Professor Mushfiq Mobarak of the Yale School of Management set about seeking answers to this question using a field experiment involving about 3000 households in 60 Bangladeshi villages. Experimentation is the gold standard to learn about phenomena in the physical sciences; Professor Mobarak is in the vanguard of economists using experimental techniques to learn about economic phenomena. Professor Mobarak and his co-researchers tested several interventions designed to identify which factor affected adoption: level of subsidy, information about the health benefits, level of information among opinion leaders, and marketing targeted to men versus women.

The results of the experiment provide substantial insights for policy makers seeking to encourage adoption. Consumers are well-aware of the health benefits, through learning on their own or through opinion leaders, so it is not a lack of information that prevents adoption. The most important factor hindering adoption is the asymmetry in the intra-household power. Women are more motivated to adopt clean cookstoves than men; clearly, women are the ones who have to suffer the smoke and the short-term irritation and long-term health consequences. But men control the budget, and don't see these benefits as much. So when the product is given for free, women adopt the product, but the imposition of even a small price substantially reduces adoption.

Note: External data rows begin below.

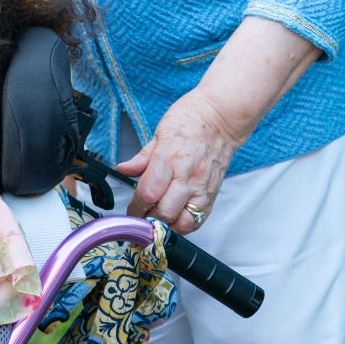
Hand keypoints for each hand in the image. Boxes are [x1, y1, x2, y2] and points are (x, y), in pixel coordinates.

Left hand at [113, 92, 241, 234]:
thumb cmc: (190, 121)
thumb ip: (141, 158)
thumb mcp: (159, 133)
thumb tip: (122, 169)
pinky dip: (184, 225)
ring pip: (182, 221)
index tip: (130, 211)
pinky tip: (174, 219)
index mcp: (169, 158)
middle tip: (140, 217)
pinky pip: (199, 219)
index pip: (148, 193)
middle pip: (164, 212)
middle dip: (148, 220)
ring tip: (157, 220)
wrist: (222, 117)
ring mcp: (202, 186)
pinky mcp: (213, 193)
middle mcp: (187, 175)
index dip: (135, 207)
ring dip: (167, 226)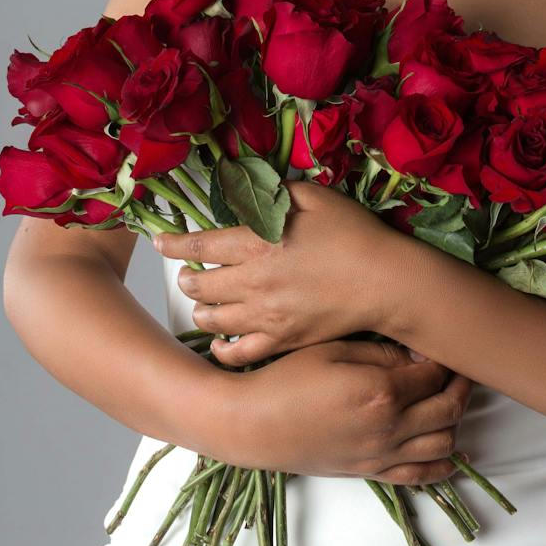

Marketing must therefore target both men and women. But how does one make a cookstove attractive to men? Professor Mobarak suggests an interesting idea: use the heat of the cookstove to generate electricity that can charge a cellphone!! Apparently, this is no fancy flight of imagination. Indeed, a company in NYC has developed such a product; and Professor Mobarak is on to his next experiment using the bundled cookstove-cum-cellphone charger.